ACTIVITY A - In the sediment jar activity page, reproduce the stretch from "Below are some" through "where you live?", switching "family" to "household".
ACTIVITY B - Translate this sentence from the sediment jar activity page into Spanish: "Have you ever seen a creek rise suddenly in heavy rain?"

··· EXCERPTED TEXT

Oct 14: Make a Sediment Jar
Make a sediment jar!
Below are some talking points and activities to pass the time, all relating to today’s story.
Discuss the ideas presented in the story with your family—at home or over video conferencing. Find ways to involve as many people as possible, especially those who you know are isolated by the lock-down.
- Do you know the difference between freshwater, wastewater and stormwater – all of which are connected to where you live?
- “Today the creek is a torrent, the waterfall is brown thunder—a Huka Falls of sediment-filled water.” Have you ever seen a creek rise suddenly in heavy rain? What did you see? Is “brown thunder” a good description?
- Have you seen a sign saying “Dump no waste, flows to sea” on a stormwater drain? Do you think most people know that stormwater drains carry water (and anything else that goes into them) into streams that flow out to sea? What kinds of things do you see in or near stormwater drains?

······
··· DATA UNDER STUDY

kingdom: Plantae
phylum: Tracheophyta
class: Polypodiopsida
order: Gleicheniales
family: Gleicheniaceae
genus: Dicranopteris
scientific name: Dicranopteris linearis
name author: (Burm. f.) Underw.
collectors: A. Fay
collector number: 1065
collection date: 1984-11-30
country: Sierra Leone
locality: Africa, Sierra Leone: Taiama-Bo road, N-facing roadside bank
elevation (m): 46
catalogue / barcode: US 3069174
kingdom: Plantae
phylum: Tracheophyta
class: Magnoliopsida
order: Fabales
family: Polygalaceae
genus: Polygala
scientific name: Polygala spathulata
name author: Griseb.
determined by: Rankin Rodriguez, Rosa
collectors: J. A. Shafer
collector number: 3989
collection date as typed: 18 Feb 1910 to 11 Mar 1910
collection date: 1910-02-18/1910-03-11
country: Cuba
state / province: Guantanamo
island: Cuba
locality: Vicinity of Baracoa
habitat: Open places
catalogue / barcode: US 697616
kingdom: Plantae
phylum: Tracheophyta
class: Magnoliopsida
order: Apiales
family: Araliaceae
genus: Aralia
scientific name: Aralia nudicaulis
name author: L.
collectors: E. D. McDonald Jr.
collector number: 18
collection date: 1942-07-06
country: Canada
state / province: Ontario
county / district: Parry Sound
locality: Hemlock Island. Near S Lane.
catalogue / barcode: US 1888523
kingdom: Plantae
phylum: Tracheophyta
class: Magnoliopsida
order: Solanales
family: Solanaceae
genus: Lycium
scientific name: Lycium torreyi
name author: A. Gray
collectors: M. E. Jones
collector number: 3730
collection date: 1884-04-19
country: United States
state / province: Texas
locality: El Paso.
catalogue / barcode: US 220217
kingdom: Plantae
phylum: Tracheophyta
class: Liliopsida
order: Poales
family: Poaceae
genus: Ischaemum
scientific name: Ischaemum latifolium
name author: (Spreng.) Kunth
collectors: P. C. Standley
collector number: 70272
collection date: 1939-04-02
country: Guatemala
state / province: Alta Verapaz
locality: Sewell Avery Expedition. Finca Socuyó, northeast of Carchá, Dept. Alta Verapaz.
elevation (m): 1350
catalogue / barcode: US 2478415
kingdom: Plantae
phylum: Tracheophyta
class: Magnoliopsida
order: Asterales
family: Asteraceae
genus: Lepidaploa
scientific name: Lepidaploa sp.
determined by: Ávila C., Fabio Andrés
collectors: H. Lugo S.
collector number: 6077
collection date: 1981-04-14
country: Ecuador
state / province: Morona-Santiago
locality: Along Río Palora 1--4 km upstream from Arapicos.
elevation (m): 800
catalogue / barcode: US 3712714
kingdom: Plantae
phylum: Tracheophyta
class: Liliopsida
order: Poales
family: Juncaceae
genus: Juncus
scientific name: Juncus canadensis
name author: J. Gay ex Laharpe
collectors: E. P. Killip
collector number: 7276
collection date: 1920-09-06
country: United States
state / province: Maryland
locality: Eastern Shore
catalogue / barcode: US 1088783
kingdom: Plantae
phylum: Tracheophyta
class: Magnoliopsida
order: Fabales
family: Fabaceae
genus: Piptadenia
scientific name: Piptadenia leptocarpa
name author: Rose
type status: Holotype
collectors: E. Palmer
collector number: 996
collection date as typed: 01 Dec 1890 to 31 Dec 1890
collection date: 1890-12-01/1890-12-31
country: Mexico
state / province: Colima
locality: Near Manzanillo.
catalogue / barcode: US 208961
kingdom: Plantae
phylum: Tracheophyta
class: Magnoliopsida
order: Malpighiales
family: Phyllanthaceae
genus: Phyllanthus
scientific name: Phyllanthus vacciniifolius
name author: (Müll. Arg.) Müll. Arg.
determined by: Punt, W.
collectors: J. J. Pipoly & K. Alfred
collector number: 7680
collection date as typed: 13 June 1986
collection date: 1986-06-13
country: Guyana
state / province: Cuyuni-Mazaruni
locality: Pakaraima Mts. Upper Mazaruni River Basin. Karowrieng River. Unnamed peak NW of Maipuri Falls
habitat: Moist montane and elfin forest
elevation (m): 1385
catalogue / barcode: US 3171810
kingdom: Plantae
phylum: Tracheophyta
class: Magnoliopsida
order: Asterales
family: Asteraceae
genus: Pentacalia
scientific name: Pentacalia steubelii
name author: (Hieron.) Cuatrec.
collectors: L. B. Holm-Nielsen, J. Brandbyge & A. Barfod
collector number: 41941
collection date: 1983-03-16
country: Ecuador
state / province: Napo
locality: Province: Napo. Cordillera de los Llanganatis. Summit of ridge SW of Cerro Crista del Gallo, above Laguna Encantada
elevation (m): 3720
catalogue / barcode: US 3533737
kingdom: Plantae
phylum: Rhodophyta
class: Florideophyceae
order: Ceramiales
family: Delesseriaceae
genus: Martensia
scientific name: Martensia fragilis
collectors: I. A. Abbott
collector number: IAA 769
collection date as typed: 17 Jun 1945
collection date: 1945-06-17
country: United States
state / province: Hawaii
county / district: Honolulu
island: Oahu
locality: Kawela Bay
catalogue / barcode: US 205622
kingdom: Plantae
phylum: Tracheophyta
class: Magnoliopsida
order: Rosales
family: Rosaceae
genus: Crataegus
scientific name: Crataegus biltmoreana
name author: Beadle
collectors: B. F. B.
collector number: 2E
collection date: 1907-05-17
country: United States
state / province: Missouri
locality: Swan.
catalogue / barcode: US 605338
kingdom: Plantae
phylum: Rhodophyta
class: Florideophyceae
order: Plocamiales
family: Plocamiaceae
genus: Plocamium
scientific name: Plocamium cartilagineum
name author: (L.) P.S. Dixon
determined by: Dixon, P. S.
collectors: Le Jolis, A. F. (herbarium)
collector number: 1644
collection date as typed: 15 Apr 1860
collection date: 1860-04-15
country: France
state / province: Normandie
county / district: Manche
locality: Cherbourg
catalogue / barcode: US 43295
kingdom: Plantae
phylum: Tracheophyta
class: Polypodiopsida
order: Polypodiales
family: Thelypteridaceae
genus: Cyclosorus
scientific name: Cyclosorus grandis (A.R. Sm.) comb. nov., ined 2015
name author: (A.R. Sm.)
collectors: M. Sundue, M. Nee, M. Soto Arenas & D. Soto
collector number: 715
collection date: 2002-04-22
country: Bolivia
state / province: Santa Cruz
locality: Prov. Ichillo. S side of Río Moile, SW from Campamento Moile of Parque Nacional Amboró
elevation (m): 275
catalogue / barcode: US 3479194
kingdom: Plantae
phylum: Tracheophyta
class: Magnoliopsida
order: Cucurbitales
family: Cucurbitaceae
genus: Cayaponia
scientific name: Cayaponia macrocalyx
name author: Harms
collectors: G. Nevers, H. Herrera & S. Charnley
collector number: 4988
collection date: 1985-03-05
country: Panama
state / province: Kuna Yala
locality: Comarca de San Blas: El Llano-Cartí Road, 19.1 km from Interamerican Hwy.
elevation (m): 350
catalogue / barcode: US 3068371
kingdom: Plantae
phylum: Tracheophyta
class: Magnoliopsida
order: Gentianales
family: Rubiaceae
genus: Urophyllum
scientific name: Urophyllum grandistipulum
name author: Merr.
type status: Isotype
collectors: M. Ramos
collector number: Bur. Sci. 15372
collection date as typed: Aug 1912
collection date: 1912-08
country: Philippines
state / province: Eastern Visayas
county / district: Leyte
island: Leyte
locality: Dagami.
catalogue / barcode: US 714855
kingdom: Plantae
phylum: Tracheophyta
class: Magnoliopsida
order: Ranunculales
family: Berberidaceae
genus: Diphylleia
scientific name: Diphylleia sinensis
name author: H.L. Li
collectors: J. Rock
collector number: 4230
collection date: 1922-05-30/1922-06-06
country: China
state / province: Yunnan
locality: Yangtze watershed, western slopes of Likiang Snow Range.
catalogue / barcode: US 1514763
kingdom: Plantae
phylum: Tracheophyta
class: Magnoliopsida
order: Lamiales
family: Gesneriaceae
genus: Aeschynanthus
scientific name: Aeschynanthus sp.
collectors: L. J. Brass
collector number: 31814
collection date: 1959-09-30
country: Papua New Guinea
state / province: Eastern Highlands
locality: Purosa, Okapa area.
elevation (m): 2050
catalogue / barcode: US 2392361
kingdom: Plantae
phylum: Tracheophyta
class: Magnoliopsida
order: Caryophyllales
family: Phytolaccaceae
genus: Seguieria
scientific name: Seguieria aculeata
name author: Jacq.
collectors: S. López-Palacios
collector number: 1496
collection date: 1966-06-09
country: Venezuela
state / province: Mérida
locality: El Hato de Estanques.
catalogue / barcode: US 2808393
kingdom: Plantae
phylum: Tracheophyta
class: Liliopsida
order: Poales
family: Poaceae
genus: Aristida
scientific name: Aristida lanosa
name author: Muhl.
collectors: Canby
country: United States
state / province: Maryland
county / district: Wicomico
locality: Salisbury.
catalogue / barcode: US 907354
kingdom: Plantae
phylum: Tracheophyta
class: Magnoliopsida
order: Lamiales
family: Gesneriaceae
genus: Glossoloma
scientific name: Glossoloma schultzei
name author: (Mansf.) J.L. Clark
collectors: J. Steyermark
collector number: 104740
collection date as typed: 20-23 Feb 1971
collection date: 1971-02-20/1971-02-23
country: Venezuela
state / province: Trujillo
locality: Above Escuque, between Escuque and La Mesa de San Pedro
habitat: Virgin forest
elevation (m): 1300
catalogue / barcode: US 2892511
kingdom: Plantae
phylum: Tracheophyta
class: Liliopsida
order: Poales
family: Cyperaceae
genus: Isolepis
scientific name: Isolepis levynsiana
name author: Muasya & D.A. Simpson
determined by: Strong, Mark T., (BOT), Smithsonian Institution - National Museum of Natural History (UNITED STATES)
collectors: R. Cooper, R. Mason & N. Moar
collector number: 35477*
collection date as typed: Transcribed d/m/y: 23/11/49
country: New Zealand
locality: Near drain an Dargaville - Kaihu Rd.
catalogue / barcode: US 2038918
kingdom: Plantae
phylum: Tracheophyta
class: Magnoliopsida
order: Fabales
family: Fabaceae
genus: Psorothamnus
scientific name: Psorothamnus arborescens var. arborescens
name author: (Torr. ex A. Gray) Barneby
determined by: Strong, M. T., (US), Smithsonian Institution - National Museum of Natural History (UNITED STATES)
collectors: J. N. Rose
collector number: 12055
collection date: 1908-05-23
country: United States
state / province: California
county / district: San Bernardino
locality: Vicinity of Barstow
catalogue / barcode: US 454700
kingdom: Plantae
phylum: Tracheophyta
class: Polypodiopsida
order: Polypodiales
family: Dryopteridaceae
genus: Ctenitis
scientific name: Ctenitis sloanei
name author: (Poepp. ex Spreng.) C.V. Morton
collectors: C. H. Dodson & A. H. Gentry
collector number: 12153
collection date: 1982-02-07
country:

······

ANSWER BOX A -
Below are some talking points and activities to pass the time, all relating to today’s story.
Discuss the ideas presented in the story with your household—at home or over video conferencing. Find ways to involve as many people as possible, especially those who you know are isolated by the lock-down.
- Do you know the difference between freshwater, wastewater and stormwater – all of which are connected to where you live?

ANSWER BOX B - ¿Alguna vez ha visto un arroyo crecer repentinamente durante una lluvia intensa?